Il reste que ces entrepreneurs identitaires
viennent considérablement
transformer l’espace mondial,
c’est-à-dire offrent
aux individus de nouvelles identités,
au moment où les Etats
régressent dans cette capacité.
L’offre citoyenne proposée par les Etats
est souvent une offre qui se trouve affadie,
parfois même inaudible,
parce que ces Etats sont faibles,
parce qu’ils sont peu institutionnalisés,
parce qu’ils sont peu légitimes,
parce qu’ils sont peu attrayants.
Et l’on voit à ce moment-là
des entrepeneurs de substitution apparaître,
acteurs religieux ou alors acteurs tribaux,
communautaires, le clan, le lignage, la tribu,
l’ethnie - même si ces notions doivent être surveillée -
constituent des entrepreneurs identitaires
qui fournissent aux individus que nous sommes
des offres de substitution,
des identités de substitution
à celle qu’un Etat
plus ou moins mal en point est capable d’offrir.
8:23
Et, dans cette situation évidemment,
l’entrepreneur identitaire
est mal vu de l’Etat parce que non seulement
il fait le travail de l’Etat,
mais il vient en quelque sorte
contester la force de l’allégeance
citoyenne, monopolistique, exigeante
qui est la marque de l’Etat souverain.
On voit bien, en Afrique, le rôle des confréries,
le rôle de l’islam dans les pays
qui se trouvent à la frontière
de ce monde musulman
qui s’étend de plus en plus
vers le sud des espaces sahariens.
Mais on voit bien aussi,
dans le conflit des Grands lacs notamment,
l’importance et souvent l’importance diabolique et violente
de l’offre identitaire de type ethnique.
On voit bien comment de plus en plus,
là où l’Etat est défaillant,
les acteurs religieux ou les acteurs identitaires
viennent tenter leur chance
auprès des individus
et donc considérablement complexifier l’espace mondial.

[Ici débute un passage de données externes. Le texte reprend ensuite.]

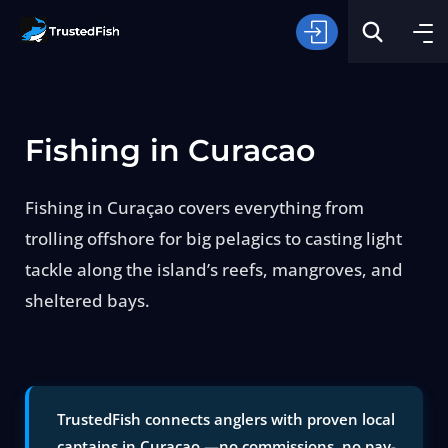
Fishing in Curacao
Fishing in Curaçao covers everything from
trolling offshore for big pelagics to casting light
Type of Fishing
tackle along the island’s reefs, mangroves, and
sheltered bays.
Search
TrustedFish connects anglers with proven local
captains in Curacao —no commissions, no pay-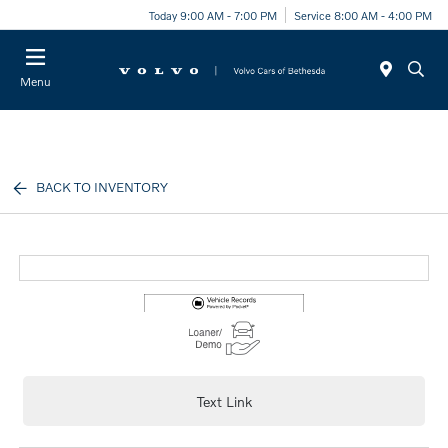
Today 9:00 AM - 7:00 PM
Service 8:00 AM - 4:00 PM
Menu
BACK TO INVENTORY
Text Link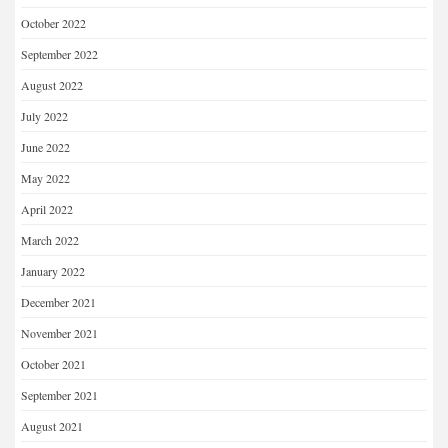
October 2022
September 2022
August 2022
July 2022
June 2022
May 2022
April 2022
March 2022
January 2022
December 2021
November 2021
October 2021
September 2021
August 2021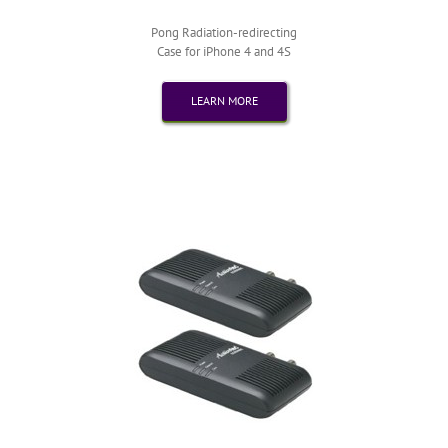
Pong Radiation-redirecting
Case for iPhone 4 and 4S
LEARN MORE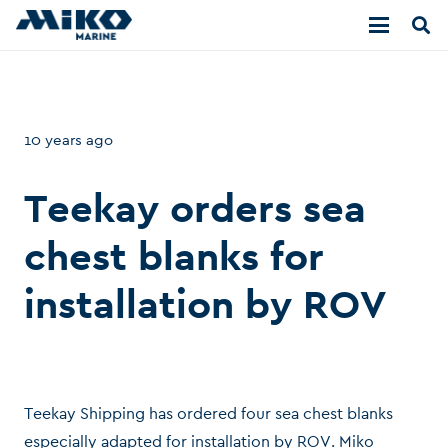
10 years ago
Teekay orders sea
chest blanks for
installation by ROV
Teekay Shipping has ordered four sea chest blanks
especially adapted for installation by ROV. Miko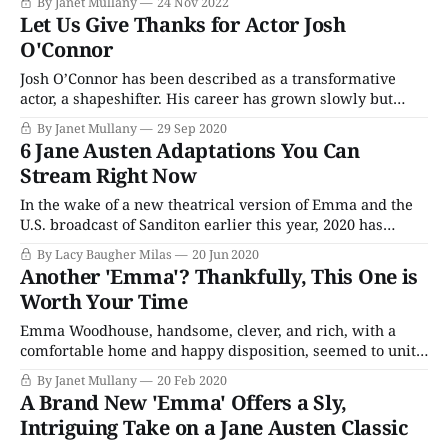
By Janet Mullany
24 Nov 2022
TV. Released in 2013, to coincide with the 200th
Let Us Give Thanks for Actor Josh
anniversary of the publication of Pride and Prejudice, the
O'Connor
documentary
Josh O’Connor has been described as a transformative
actor, a shapeshifter. His career has grown slowly but
with every role, he wins critical and audience acclaim. He
By Janet Mullany
29 Sep 2020
has tremendous range, from comedy to the classics. Let’s
6 Jane Austen Adaptations You Can
take a look at his career so far. O’Connor grew up
Stream Right Now
In the wake of a new theatrical version of Emma and the
U.S. broadcast of Sanditon earlier this year, 2020 has
proven a pretty great year to be a Jane Austen fan. And
By Lacy Baugher Milas
20 Jun 2020
with everything going on in the world right now, there
Another 'Emma'? Thankfully, This One is
may still be no better time
Worth Your Time
Emma Woodhouse, handsome, clever, and rich, with a
comfortable home and happy disposition, seemed to unite
some of the best blessings of existence; and had lived
By Janet Mullany
20 Feb 2020
nearly twenty-one years in the world with very little to
A Brand New 'Emma' Offers a Sly,
distress or vex her. These are the opening words of Jane
Intriguing Take on a Jane Austen Classic
Austen’s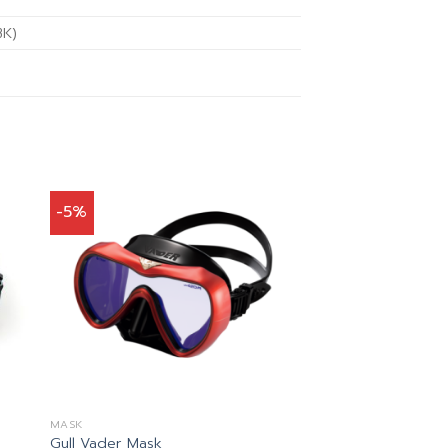
BK)
-5%
MASK
Gull Vader Mask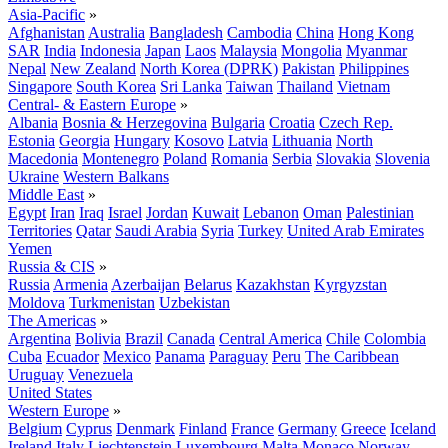
Asia-Pacific
»
Afghanistan
Australia
Bangladesh
Cambodia
China
Hong Kong
SAR
India
Indonesia
Japan
Laos
Malaysia
Mongolia
Myanmar
Nepal
New Zealand
North Korea (DPRK)
Pakistan
Philippines
Singapore
South Korea
Sri Lanka
Taiwan
Thailand
Vietnam
Central- & Eastern Europe
»
Albania
Bosnia & Herzegovina
Bulgaria
Croatia
Czech Rep.
Estonia
Georgia
Hungary
Kosovo
Latvia
Lithuania
North
Macedonia
Montenegro
Poland
Romania
Serbia
Slovakia
Slovenia
Ukraine
Western Balkans
Middle East
»
Egypt
Iran
Iraq
Israel
Jordan
Kuwait
Lebanon
Oman
Palestinian
Territories
Qatar
Saudi Arabia
Syria
Turkey
United Arab Emirates
Yemen
Russia & CIS
»
Russia
Armenia
Azerbaijan
Belarus
Kazakhstan
Kyrgyzstan
Moldova
Turkmenistan
Uzbekistan
The Americas
»
Argentina
Bolivia
Brazil
Canada
Central America
Chile
Colombia
Cuba
Ecuador
Mexico
Panama
Paraguay
Peru
The Caribbean
Uruguay
Venezuela
United States
Western Europe
»
Belgium
Cyprus
Denmark
Finland
France
Germany
Greece
Iceland
Ireland
Italy
Liechtenstein
Luxembourg
Malta
Monaco
Norway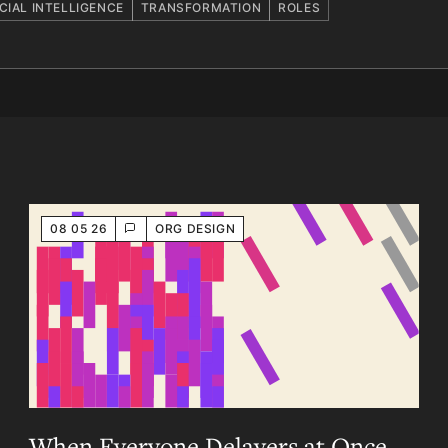
ICIAL INTELLIGENCE
TRANSFORMATION
ROLES
08 05 26
ORG DESIGN
When Everyone Delayers at Once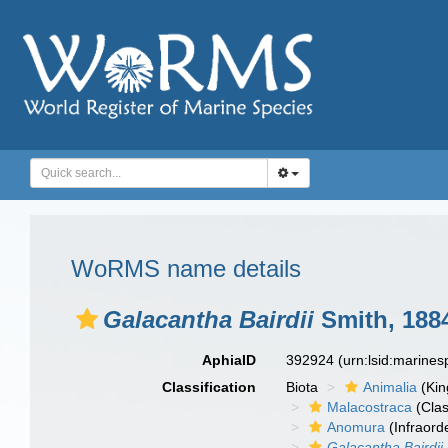
WoRMS name details
Galacantha Bairdii
Smith, 188
AphiaID
392924
(urn:lsid:marine
Classification
Biota
Animalia
(Ki
Malacostraca
(Clas
Anomura
(Infraord
Galacantha Bairdii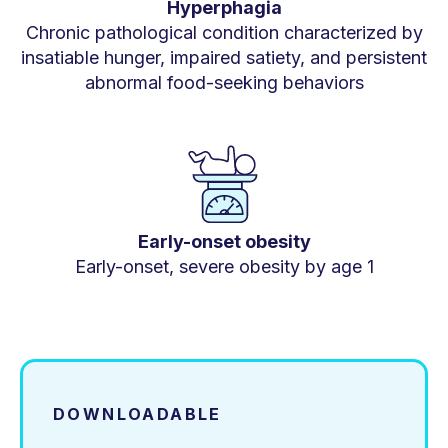
Hyperphagia
Chronic pathological condition characterized by
insatiable hunger, impaired satiety, and persistent
abnormal food-seeking behaviors
Early-onset obesity
Early-onset, severe obesity by age 1
DOWNLOADABLE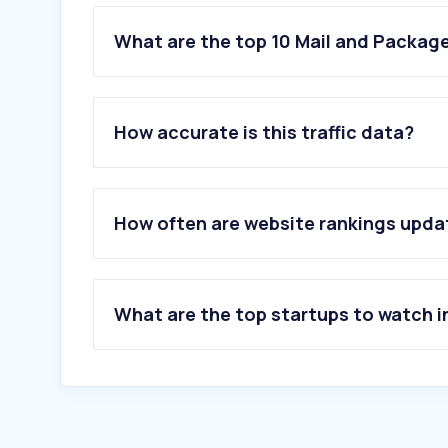
What are the top 10 Mail and Package
1
.
go.link
2
.
epost.go.kr
How accurate is this traffic data?
3
.
fedex.com
4
.
dhl.com
5
.
ups.com
6
.
usps.com
How often are website rankings upd
7
.
japanpost.jp
8
.
koreapost.go.kr
9
.
express.dhl
10
.
17track.net
What are the top startups to watch i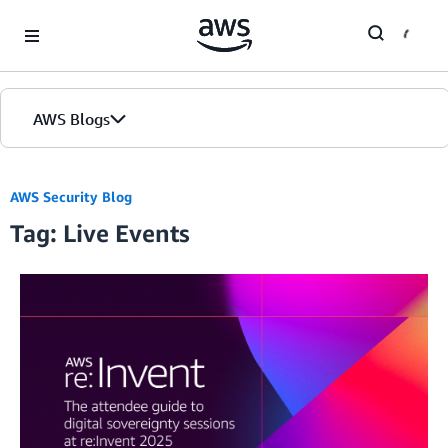
Skip to Main Content
AWS Blogs
AWS Security Blog
Tag: Live Events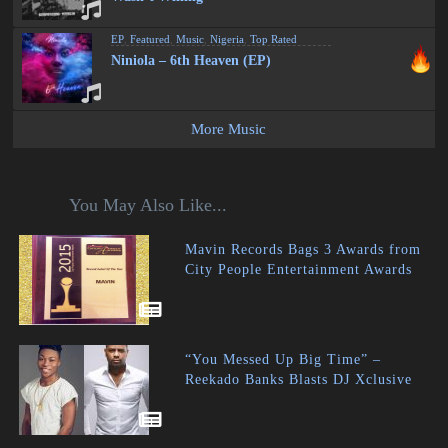
EP
,
Featured
,
Music
,
Nigeria
,
Top Rated
Niniola – 6th Heaven (EP)
More Music
You May Also Like...
Mavin Records Bags 3 Awards from
City People Entertainment Awards
“You Messed Up Big Time” –
Reekado Banks Blasts DJ Xclusive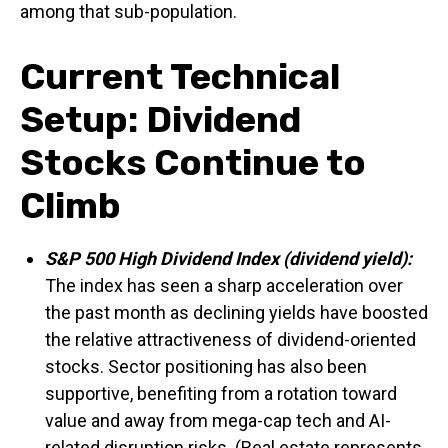
among that sub-population.
Current Technical
Setup: Dividend
Stocks Continue to
Climb
S&P 500 High Dividend Index (dividend yield):
The index has seen a sharp acceleration over
the past month as declining yields have boosted
the relative attractiveness of dividend-oriented
stocks. Sector positioning has also been
supportive, benefiting from a rotation toward
value and away from mega-cap tech and AI-
related disruption risks. (Real estate represents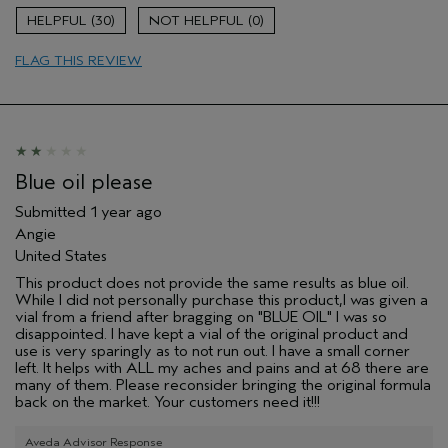
Soothing
30
0
Age range
55 to 64
FLAG THIS REVIEW
Primary Hair Concern
Volume
Skin Type
Oily
Hair type
Fine
Aveda Artist
No
Blue oil please
Submitted
1 year ago
Angie
United States
This product does not provide the same results as blue oil.
While I did not personally purchase this product,I was given a
vial from a friend after bragging on "BLUE OIL" I was so
disappointed. I have kept a vial of the original product and
use is very sparingly as to not run out. I have a small corner
left. It helps with ALL my aches and pains and at 68 there are
many of them. Please reconsider bringing the original formula
back on the market. Your customers need it!!!
Aveda Advisor Response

Pourquoi l’espace mondial ? et bien parce que
ces offreurs n’ont pas de frontière,
ils agissent indépendamment du cadre étatique.
Alors regardez avec moi
ce monde triangulaire qui est le nôtre aujourd’hui.
C’est-à-dire un monde à 3 angles.
L’angle des Etats, type encore important,
plus que ça, juridiquement
dominant de l’ordre international.
Mais désormais flanqué de 2 rivaux,
que sont les acteurs transnationaux,
qui eux jouent la carte du marché,
de l’association, de la globalisation, de la mondialisation,
et puis enfin ces entrepreneurs identitaires
qui veulent redessiner la carte du monde
en fonction des solidarités ethniques ou religieuses.